Tensão entre Venezuela e Guiana coloca em xeque alinhamento do governo brasileiro com Maduro
A tensão entre Venezuela e Guiana, que ficou mais alarmante nos últimos dias, é do interesse do Brasil e coloca em xeque o alinhamento de Luiz Inácio Lula da Silva (PT), presidente brasileiro, com o ditador venezuelano Nicolás Maduro. Em decorrência das últimas ações, o governo brasileiro reforçou a presença militar na fronteira, com o receio de ser arrastado para o conflito. Todo cuidado é pouco, pois a forma de atuação poderá fortalecer ou acabar com a liderança do país na América do Sul. Apesar de ainda não ter tido um posicionamento enfático sobre a situação, como apontam os especialistas ouvidos pelo portal da Jovem Pan, Lula se colocou à disposição para se tornar um possível mediador. “Uma coisa que não queremos aqui na América do Sul é guerra. Não precisamos de guerra, não precisamos de conflito”, disse o líder brasileiro durante reunião do Mercosul nesta semana. Ele também cobrou um posicionamento de outros países e enfatizou que a região não pode ficar alheia à situação.
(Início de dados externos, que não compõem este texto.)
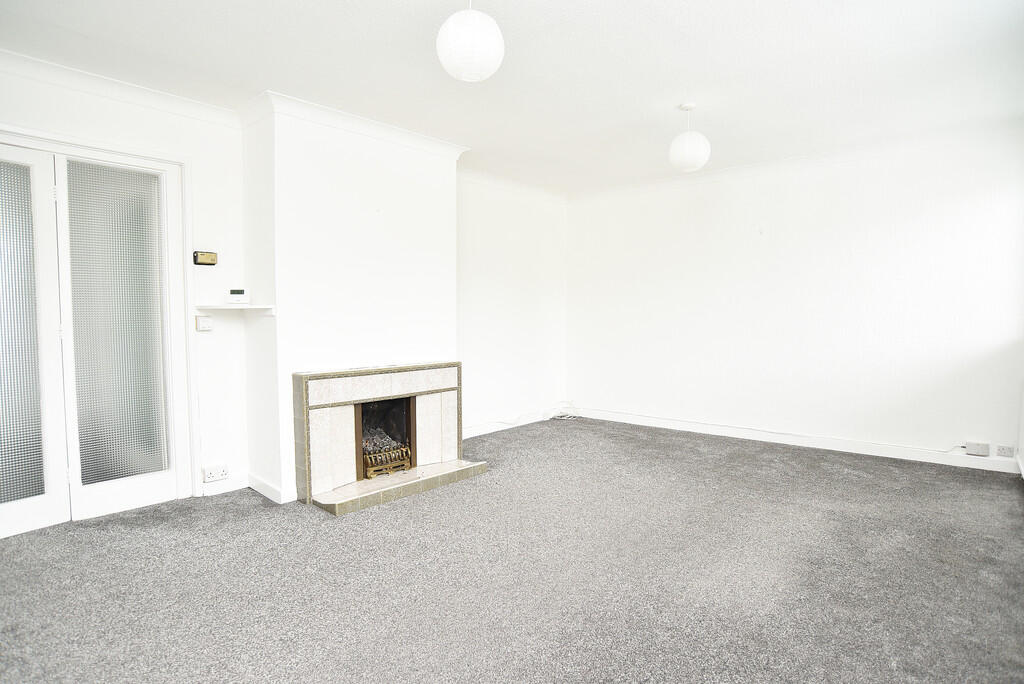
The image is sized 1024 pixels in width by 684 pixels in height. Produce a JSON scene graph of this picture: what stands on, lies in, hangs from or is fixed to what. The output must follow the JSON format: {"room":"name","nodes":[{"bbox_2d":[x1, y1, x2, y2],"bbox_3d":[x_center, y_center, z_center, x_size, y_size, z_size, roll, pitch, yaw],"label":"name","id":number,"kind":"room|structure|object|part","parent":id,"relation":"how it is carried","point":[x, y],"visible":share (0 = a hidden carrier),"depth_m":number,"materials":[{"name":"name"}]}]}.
{"room":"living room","nodes":[
{"label":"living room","id":0,"kind":"room"},
{"bbox_2d":[0,132,191,540],"bbox_3d":[-2.508,-0.009,3.095,0.174,2.005,1.230,3,4,41],"label":"french door","id":1,"kind":"structure","parent":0,"point":[115,491],"depth_m":3.22,"materials":[{"name":"white glass"}]},
{"bbox_3d":[-2.607,-0.017,2.872,0.038,1.735,0.344,3,4,41],"label":"frosted glass panel","id":2,"kind":"part","parent":1,"relation":"part of","materials":[{"name":"glass"}]},
{"bbox_3d":[-2.245,-0.081,3.262,0.029,1.694,0.359,3,4,41],"label":"frosted glass panel","id":3,"kind":"part","parent":1,"relation":"part of","materials":[{"name":"glass"}]},
{"bbox_2d":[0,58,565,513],"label":"left wall","id":4,"kind":"structure","parent":0,"point":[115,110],"depth_m":4.22,"materials":[{"name":"white paint"}]},
{"bbox_2d":[0,49,242,127],"bbox_3d":[-2.525,-1.380,2.752,0.111,0.096,2.234,3,4,41],"label":"crown molding","id":5,"kind":"structure","parent":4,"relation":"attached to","point":[41,62],"depth_m":3.16,"materials":[{"name":"white paint"}]},
{"bbox_2d":[195,315,212,331],"bbox_3d":[-1.931,-0.115,3.574,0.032,0.095,0.082,3,4,41],"label":"light switch","id":6,"kind":"object","parent":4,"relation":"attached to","point":[207,326],"visible":0.98,"depth_m":3.56,"materials":[{"name":"white plastic"}]},
{"bbox_2d":[193,251,217,265],"bbox_3d":[-1.946,-0.527,3.616,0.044,0.085,0.133,3,4,41],"label":"thermostat","id":7,"kind":"object","parent":4,"relation":"attached to","point":[211,264],"visible":0.99,"depth_m":3.60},
{"bbox_2d":[202,464,228,482],"bbox_3d":[-1.873,0.834,3.598,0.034,0.079,0.141,3,4,41],"label":"wall socket","id":8,"kind":"object","parent":4,"relation":"attached to","point":[213,473],"visible":0.99,"depth_m":3.59,"materials":[{"name":"white plastic"}]},
{"bbox_2d":[198,472,247,496],"bbox_3d":[-1.856,0.924,3.673,0.016,0.096,0.345,3,4,41],"label":"baseboard","id":9,"kind":"structure","parent":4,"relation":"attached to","point":[237,487],"depth_m":3.67,"materials":[{"name":"white paint"}]},
{"bbox_2d":[195,303,275,314],"bbox_3d":[-1.711,-0.204,3.554,0.335,0.037,0.393,3,4,41],"label":"wall shelf","id":10,"kind":"object","parent":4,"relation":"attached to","point":[247,306],"visible":0.95,"depth_m":3.48,"materials":[{"name":"white"}]},
{"bbox_2d":[227,287,248,303],"bbox_3d":[-1.740,-0.289,3.618,0.124,0.099,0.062,-1,3,-20],"label":"thermostat","id":11,"kind":"object","parent":10,"relation":"on","point":[241,292],"visible":0.99,"depth_m":3.60,"materials":[{"name":"white plastic"}]},
{"bbox_2d":[460,409,555,438],"bbox_3d":[-0.097,0.815,5.611,0.015,0.097,2.179,3,4,41],"label":"baseboard","id":12,"kind":"structure","parent":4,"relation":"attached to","point":[489,427],"depth_m":5.62,"materials":[{"name":"white paint"}]},
{"bbox_2d":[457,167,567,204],"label":"crown molding","id":13,"kind":"structure","parent":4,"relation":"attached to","point":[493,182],"depth_m":5.56,"materials":[{"name":"white paint"}]},
{"bbox_2d":[243,100,461,504],"bbox_3d":[-1.063,-0.267,4.089,0.376,2.475,1.484,3,4,41],"label":"chimney breast","id":14,"kind":"structure","parent":0,"point":[411,152],"depth_m":3.72,"materials":[{"name":"white paint"}]},
{"bbox_2d":[247,472,295,503],"bbox_3d":[-1.533,0.924,3.682,0.499,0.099,0.215,3,4,41],"label":"baseboard","id":15,"kind":"structure","parent":14,"relation":"attached to","point":[265,493],"depth_m":3.59,"materials":[{"name":"white paint"}]},
{"bbox_2d":[239,89,467,161],"bbox_3d":[-0.989,-1.435,3.941,0.676,0.103,1.536,3,4,41],"label":"crown molding","id":16,"kind":"structure","parent":14,"relation":"attached to","point":[363,122],"depth_m":3.70,"materials":[{"name":"white paint"}]},
{"bbox_2d":[0,0,1022,196],"bbox_3d":[0.164,-1.484,2.615,4.856,0.119,6.152,3,4,41],"label":"ceiling","id":17,"kind":"structure","parent":0,"point":[211,24],"depth_m":3.00,"materials":[{"name":"white paint"}]},
{"bbox_2d":[436,0,503,82],"bbox_3d":[-0.162,-1.245,2.235,0.262,0.440,0.261,3,4,41],"label":"pendant lamp","id":18,"kind":"object","parent":17,"relation":"hanging from","point":[461,44],"visible":0.99,"depth_m":2.15,"materials":[{"name":"white paper"}]},
{"bbox_2d":[668,102,710,171],"bbox_3d":[1.138,-1.301,3.652,0.253,0.428,0.251,3,4,41],"label":"pendant lamp","id":19,"kind":"object","parent":17,"relation":"hanging from","point":[690,154],"visible":0.99,"depth_m":3.57,"materials":[{"name":"white paper"}]},
{"bbox_2d":[0,415,1023,683],"bbox_3d":[0.166,1.053,2.781,4.771,0.106,6.248,3,4,41],"label":"carpet floor","id":20,"kind":"structure","parent":0,"point":[473,485],"depth_m":2.46,"materials":[{"name":"grey carpet"}]},
{"bbox_2d":[291,361,485,515],"bbox_3d":[-0.899,0.571,3.920,0.950,0.809,1.227,3,4,41],"label":"fireplace","id":21,"kind":"object","parent":20,"relation":"on","point":[375,387],"visible":0.98,"depth_m":3.79,"materials":[{"name":"beige tile"}]},
{"bbox_2d":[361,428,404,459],"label":"coals","id":22,"kind":"object","parent":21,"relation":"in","point":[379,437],"visible":0.33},
{"bbox_2d":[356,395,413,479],"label":"gas fire","id":23,"kind":"object","parent":21,"relation":"in","point":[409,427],"visible":0.57,"depth_m":4.08,"materials":[{"name":"black"}]},
{"bbox_2d":[361,428,411,477],"bbox_3d":[-0.990,0.770,4.107,0.441,0.241,0.379,3,4,41],"label":"fire grate","id":24,"kind":"object","parent":21,"relation":"in","point":[407,453],"visible":0.63,"depth_m":4.02,"materials":[{"name":"gold metal"}]},
{"bbox_2d":[545,400,580,419],"bbox_3d":[0.568,0.756,6.313,0.316,0.160,0.399,3,4,41],"label":"cable","id":25,"kind":"object","parent":20,"relation":"on","point":[568,415],"visible":0.94,"depth_m":6.32,"materials":[{"name":"white plastic"}]},
{"bbox_2d":[566,122,1023,469],"bbox_3d":[2.195,-0.350,5.179,4.256,2.459,0.174,3,4,41],"label":"right wall","id":26,"kind":"structure","parent":0,"point":[726,204],"depth_m":4.75,"materials":[{"name":"white paint"}]},
{"bbox_2d":[570,407,1022,473],"bbox_3d":[2.195,0.830,5.108,3.742,0.096,0.015,3,4,41],"label":"baseboard","id":27,"kind":"structure","parent":26,"relation":"attached to","point":[626,417],"depth_m":4.77,"materials":[{"name":"white paint"}]},
{"bbox_2d":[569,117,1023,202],"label":"crown molding","id":28,"kind":"structure","parent":26,"relation":"attached to","point":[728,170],"depth_m":4.66,"materials":[{"name":"white paint"}]},
{"bbox_2d":[965,440,990,455],"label":"junction box","id":29,"kind":"object","parent":26,"relation":"attached to","point":[976,449],"visible":0.99,"depth_m":4.08,"materials":[{"name":"white plastic"}]},
{"bbox_2d":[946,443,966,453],"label":"cable","id":30,"kind":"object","parent":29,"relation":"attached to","point":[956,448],"visible":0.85,"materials":[{"name":"white plastic"}]},
{"bbox_2d":[995,444,1014,457],"bbox_3d":[3.465,0.772,3.995,0.110,0.082,0.011,3,4,41],"label":"wall socket","id":31,"kind":"object","parent":26,"relation":"attached to","point":[1004,453],"visible":0.99,"depth_m":3.99,"materials":[{"name":"white plastic"}]}
]}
Douglerson Santos, professor e mestre de direito internacional, destaca que essa tensão entre os países vizinhos do Brasil vai testar a aliança entre Lula e Maduro. “Qualquer apoio que o governo brasileiro der, ou até mesmo não der, principalmente em caso de intervenção militar, vai contrariar o posicionamento — não só do atual governo, como do Brasil — de buscar soluções pacíficas para controvérsias”, aponta o especialista. Até agora, há um silêncio ruidoso do governo brasileiro, que, na visão de Santos, já deveria ter tido um posicionamento mais enfático. Se não fizer isso, outro país poderá assumir essa função e acabar realmente retirando do Brasil o protagonismo na América do Sul. O fato de o país ter deslocado mais forças militares para a fronteira mostra uma necessidade de proteger a região, mesmo que a chance de uma guerra, neste momento, seja remota.
Rafael Villa, professor titular do Departamento de Ciência Pública da USP, vê esse momento de animosidade entre Venezuela e Guiana como uma boa oportunidade para o Brasil “voltar a desenvolver um papel protetor”. “O Brasil tem a possibilidade de desenvolver uma ativa diplomacia preventiva de conflitos. E esse é um dos melhores momentos, visto que instituições e gerenciamento de conflitos, como, por exemplo, a Unasul (União de Nações Sul-Americanas) se encontram debilitadas e enfraquecidas”, destaca. No passado recente, o governo brasileiro já mostrou essa efetividade, inclusive em mandato do presidente Lula, quando ele ajudou a distender uma crise entre Equador e Colômbia, em 2008, após ação militar do Exército colombiano contra as Farcs (Forças Armadas Revolucionárias da Colômbia) no território equatoriano. “O governo de Lula pode, diante da ausência de instituições regionais, desenvolver um papel muito importante”, opina o venezuelano, que mora no Brasil há anos.
Para Santos, é necessário um posicionamento preciso do governo brasileiro, por duas razões: a questão técnica e a política. “Será testado agora se esse alinhamento é frutífero ou se Maduro não tem nenhum tipo de respeito por esse alinhamento e por questões políticas com o Brasil”, pontua o professor. Além disso, pelo fato de Essequibo, área que está sendo reivindicada pela Venezuela, ser uma região de mata muito densa — para um ataque terrestre, seria necessário passar pelo território brasileiro —, o Brasil é uma peça-chave. Isso provavelmente fará com que o confronto perca força porque, mesmo que Lula e Maduro sejam parceiros, o alinhamento ideológico está limitado a qualquer questão de agressão internacional.
Os venezuelanos até conseguiriam invadir a Guiana por terra sem ter que passar pelo Brasil. Contudo, não é algo vantajoso agora e reforça a necessidade de o Brasil focar nesse conflito. Vai além de o país retomar o papel de protagonista que já teve, mas também está associado ao fato de que esse é um problema com dois vizinhos que podem afetá-lo diretamente. “O Brasil precisa estar mais focado no que acontece nos seus países vizinhos, mesmo com possibilidades remotas de guerra, do que estar gastando tanta energia em acordos de paz em outras regiões do mundo”, aponta Villa. Ele destaca que as iniciativas do Brasil em relação aos conflitos entre Rússia e Ucrânia e Israel e Hamas são importantes. “Porém, ele [Lula] deveria se atentar mais para seu entorno regional, para os conflitos de seu vizinhos que lhe afetam mais diretamente”.